Those firsthand experiences of helplessness drove both men to fight for the protection of their respective countrymen – Sadat in Egypt and Begin in Israel. Both men saw the Middle East conflict that began with Israel's declaration of independence in 1948 as a zero-sum game: One country's gain meant the other's loss – with every territorial gain made by Israel diminishing the territory of the Arabs and vice versa.

To the ends of the earth

And that, by and large, was also how their predecessors saw the situation. Step by step, the rivalry that began in 1948 grew into open hostility. Before the Camp David summit both countries had fought no less than four wars: The Arab-Israeli War of 1948-49, which resulted in the foundation of the state of Israel; the Suez crisis of 1956, the Six-Day War of 1967, and finally, the so-called Yom Kippur War of 1973. It was a violent cycle that Carter was determined to break.

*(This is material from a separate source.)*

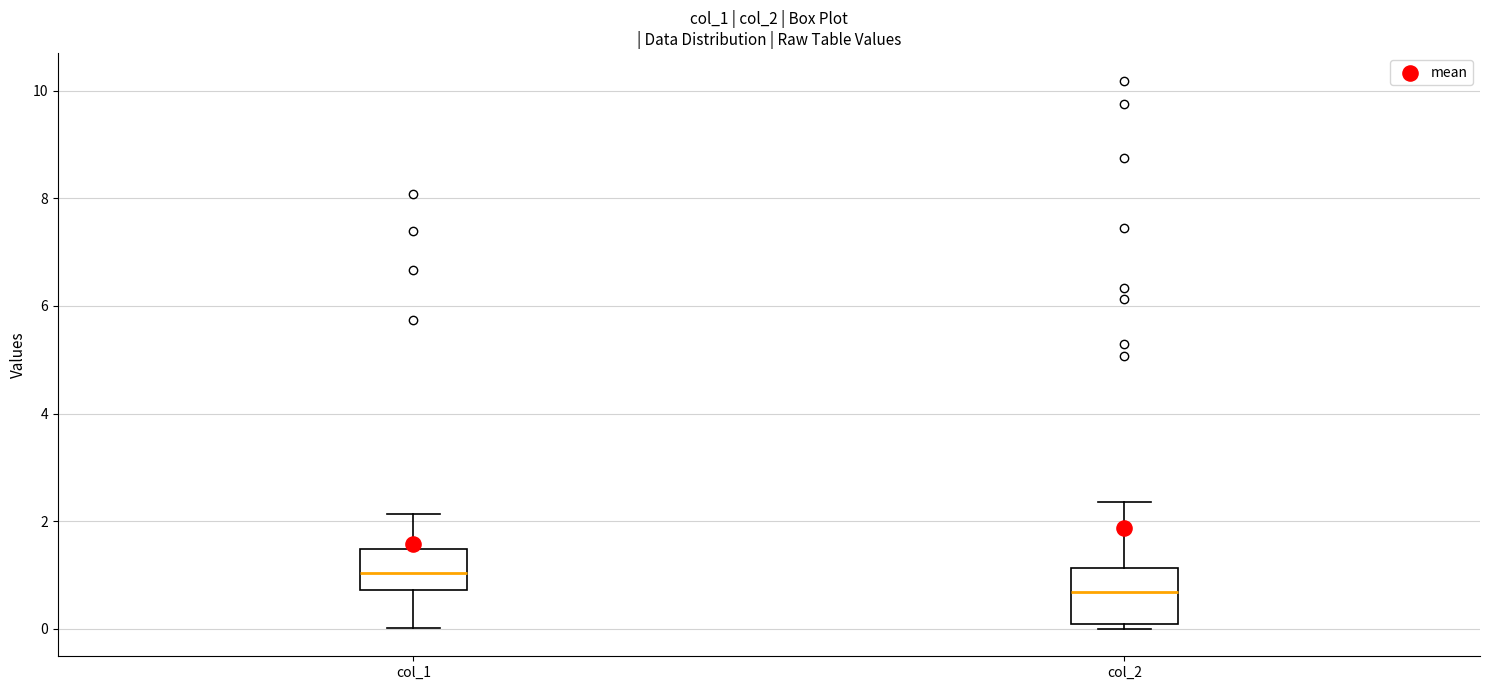

Reading left to right, read every box against the y-axis: the position of its median line, the range the box covers, and the ends of its whiskers. The values are not printed on the chart, so give them approximately, as read against the axis.

col_1: median 1.0, box 0.8 to 1.4, whiskers 0.0 to 2.2
col_2: median 0.6, box 0.0 to 1.2, whiskers 0.0 (just below the box's lower edge) to 2.4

There had been rapprochement prior to Camp David. On November 9, 1977, Sadat told the Egyptian parliament that he would go to the ends of the earth, even the Israeli Knesset, if it would mean saving the life of one Egyptian soldier. When Begin invited him, Sadat took up the offer: On November 20, he addressed the Knesset — enraging much of the Arab world. Syria, Iraq, Libya and Algeria all broke diplomatic ties with Egypt. The Palestinian Liberation Organization (PLO) criticized Sadat's move as well.

Coming together under outside pressure

Despite the criticism, less than one year later Sadat and Begin met at Camp David. Both were cognizant of the fact that another issue was at stake beside peace: Good relations with the US. Both men went into the meeting determined to take a hard stand, yet they also knew that inflexibility could do longterm damage to their relations with Washington.

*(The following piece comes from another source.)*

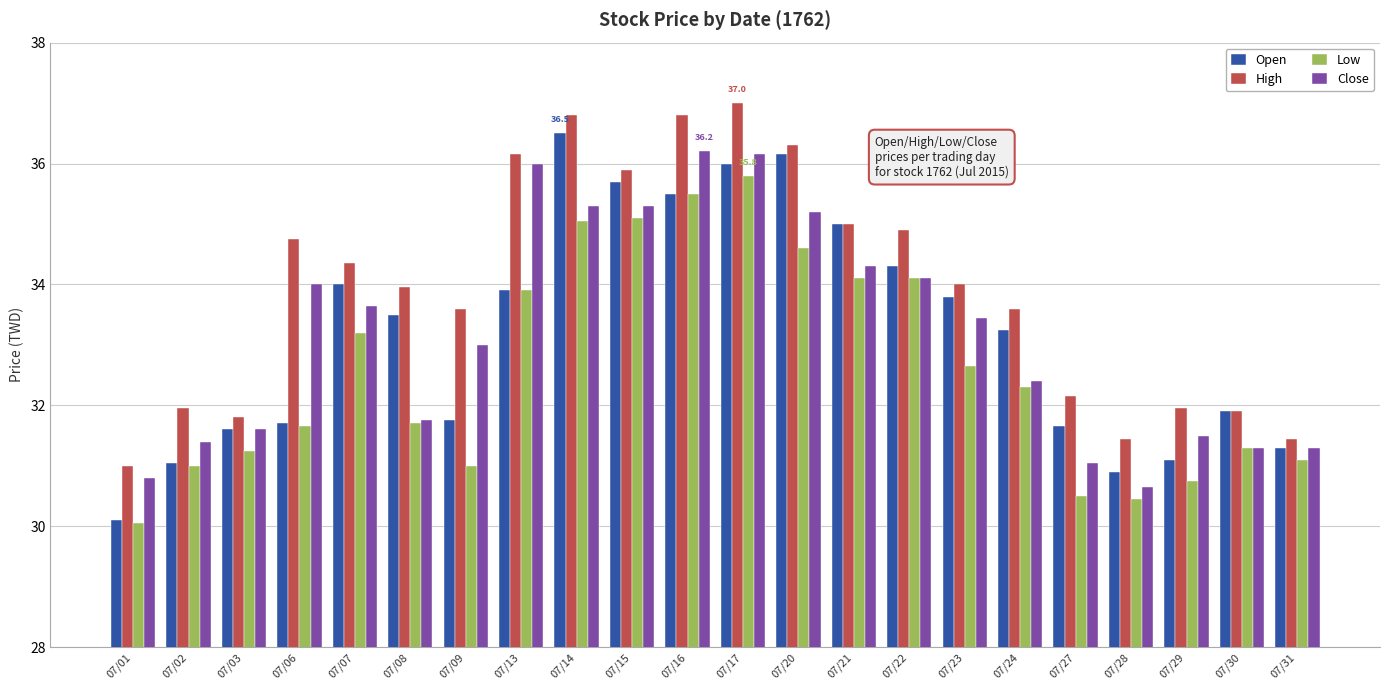

Is it true that Low equals 10.5 at 07/30?

False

The realization that the zero-sum logic no longer applied and that the men would have to take not only Middle East but also US sensitivities into account — and that the two were closely related — finally forced the issue, with Begin and Sadat eventually striking a deal. The Camp David Accords obliged both countries to acknowledge one another as sovereign states. It also ended the state of war that began in 1948. Israel also agreed to return the last remaining sections of the Sinai Peninsula under its control to Egypt.

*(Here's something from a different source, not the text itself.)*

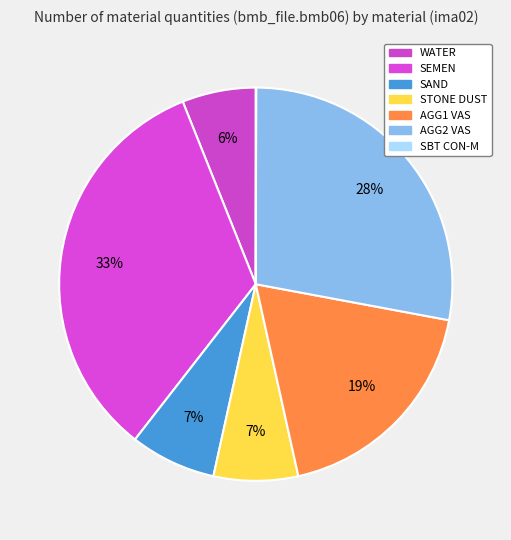

How many segments does this pie chart have?

7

Other principles were also established: The rights of Palestinians displaced by Israeli settlements set up in the occupied territories were to be acknowledged. In return, Israeli ships would be granted unimpeded passage through the Suez canal, and the Straits of Tiran and the Gulf of Aqaba would be acknowledged as international waters, providing freedom of passage for Israeli vessels.

The fate of the nation

"Two great leaders — great for the history of their nations —President Anwar Sadat and Prime Minister Menachem Begin have shown more courage, tenacity and inspiration than any general leading man and machine on the battlefield," said Carter, hailing the outcome of the summit. Still, Sadat and Begin had difficulty getting approval for the accord at home despite the fact the two were awarded the Nobel Peace Prize in 1978. "The fate of the nation hangs in the balance," grumbled Begin when Carter visited Israel in March 1979. Many Egyptians saw things the same way — especially Islamic extremists. Anwar Sadat was later assassinated by Islamists during a military parade in October 1981.

The legacy of Camp David continues to be held high today, though less enthusiastically. Both sides know they cannot afford another war, as the consequences for each would be detrimental. In the end, a sober peace is a dictate of reason.